==== Texte à lire ====

Tenu en 1976, l’enjeu du second procès est important. Lors du premier procès, qui fut annulé pour vice de procédure, le juge condamnait Goldman à une peine de prison à perpétuité. La peine de mort n’a pas été abolie à cette époque et le procès est particulièrement suivi par les médias. Son livre autobiographique rédigé en prison a paru quelques mois auparavant (Souvenirs obscurs d’un juif polonais né en France, éd. du Seuil). Au tribunal, ses soutiens sont nombreux, des étudiants et des amis qui depuis leurs bancs dans l’audience se font entendre dès qu’ils en ont la possibilité ; Simone Signoret et Régis Debray sont présents également durant tout le procès.

Sans musique ni lyrisme, en lumière naturelle, le film est sec. Seuls les arguments comptent et de la part de Goldman, qui prend la parole parfois pour seul se défendre, ils relèvent d’une belle intelligence et à l’occasion d’une raillerie mordante (ainsi ses explications quant à son refus de témoins de moralité ou ses affirmations concernant la police). Les échanges ne sont pas sans éclats, c’est même la stratégie de l’accusation de vouloir faire sortir l’inculpé de ses gonds (le « fasciste » lancé violemment au visage de maître Garaud interprété par Nicolas Briançon). Goldman est éloquent et ses lignes de dialogue claquent. Il est vif et dépasse rapidement ses trois avocats (voir les tensions avec son principal défenseur, maître Kiejman interprété par Arthur Hariri). Arieh Worthalter qui incarne Pierre Goldman impressionne et son charisme, sa verve, même sa silhouette ne sont pas sans faire penser à Philippe Torreton dans ses rôles de fin discoureur.

====

> **Objectif visé**: Poursuivez le texte ci-dessus sur le film consacré au procès de Pierre Goldman, à partir de sa dernière phrase. Les lignes ci-dessous proviennent d'une autre source.

==== Données enregistrées ====

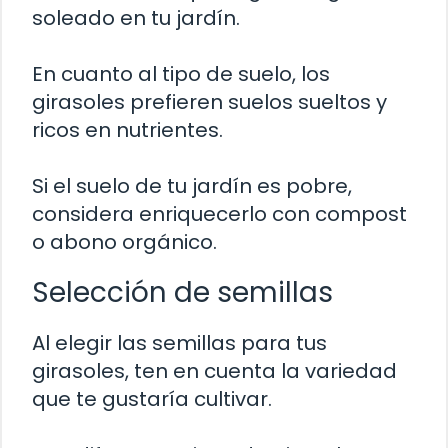
soleado en tu jardín.
En cuanto al tipo de suelo, los
girasoles prefieren suelos sueltos y
ricos en nutrientes.
Si el suelo de tu jardín es pobre,
considera enriquecerlo con compost
o abono orgánico.
Selección de semillas
Al elegir las semillas para tus
girasoles, ten en cuenta la variedad
que te gustaría cultivar.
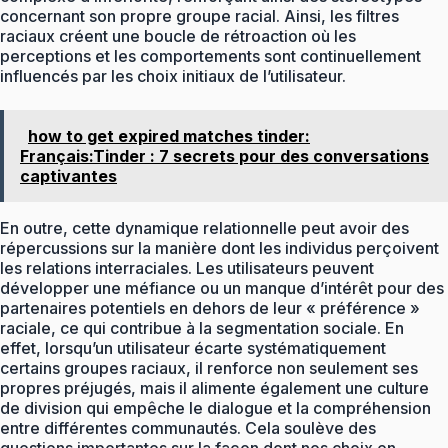
concernant son propre groupe racial. Ainsi, les filtres
raciaux créent une boucle de rétroaction où les
perceptions et les comportements sont continuellement
influencés par les choix initiaux de l’utilisateur.
how to get expired matches tinder:
Français:Tinder : 7 secrets pour des conversations
captivantes
En outre, cette dynamique relationnelle peut avoir des
répercussions sur la manière dont les individus perçoivent
les relations interraciales. Les utilisateurs peuvent
développer une méfiance ou un manque d’intérêt pour des
partenaires potentiels en dehors de leur « préférence »
raciale, ce qui contribue à la segmentation sociale. En
effet, lorsqu’un utilisateur écarte systématiquement
certains groupes raciaux, il renforce non seulement ses
propres préjugés, mais il alimente également une culture
de division qui empêche le dialogue et la compréhension
entre différentes communautés. Cela soulève des
questions importantes sur la façon dont nos choix en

====

> **Zone de réponse**:
« J’espère ne pas être apparu devant vous comme démoniaque ou machiavélique, habile à tromper ou à dissimuler. Ou à avoir utilisé de manière intolérable le spectre d’une erreur judiciaire inspirée par le racisme. Pour le dire plus simplement, je ne voudrais pas qu’on dise de moi un jour que j’ai agi comme un Juif déclarant implicitement que ceux qui ne sont pas Juifs n’ont pas le droit de penser qu’un Juif est un tueur. Et s’ils le pensent, c’est qu’ils sont antisémites »

Sans même évoquer l’affaire de la pharmacie et les contradictions qu’elle soulève, malgré tout ce qui est dit, les détails donnés concernant sa vie et sa personnalité, Pierre Goldman garde une part de mystère. On comprend bien l’extrême importance de son héritage moral légué par ses parents. On entend qu’il assume pleinement ce qu’il a fait et ce qu’il est. Mais quand le procès repose la question de son choix de verser le banditisme, tout devient flou. Est-il en lien avec son activisme de révolutionnaire ? (La propriété, c’est le vol disait Proudhon.) Au contraire, le truand ne cherche-t-il qu’à régler des affaires bassement personnelle ? Rien n’est dit. Mieux, l’inculpé lui-même reconnaît ses contradictions. Au-delà, le film passionne encore pour entrer en résonance avec le présent : la volonté des autorités à vouloir faire taire des oppositions insaisissables, les violences policières ou les discriminations rencontrées à l’égard des « mulâtres », des Noirs et des Juifs. Après son acquittement concernant les meurtres dont on l’accusait, ce qui est signalé d’un carton à la fin du film, Pierre Goldman se réinsère dans l’édition et le journalisme. Il est assassiné en 1979. En 2005, avec un documentaire intitulé L’Assassinat de Pierre Goldman, Michaël Prazan tentait d’apporter de nouvelles lumières.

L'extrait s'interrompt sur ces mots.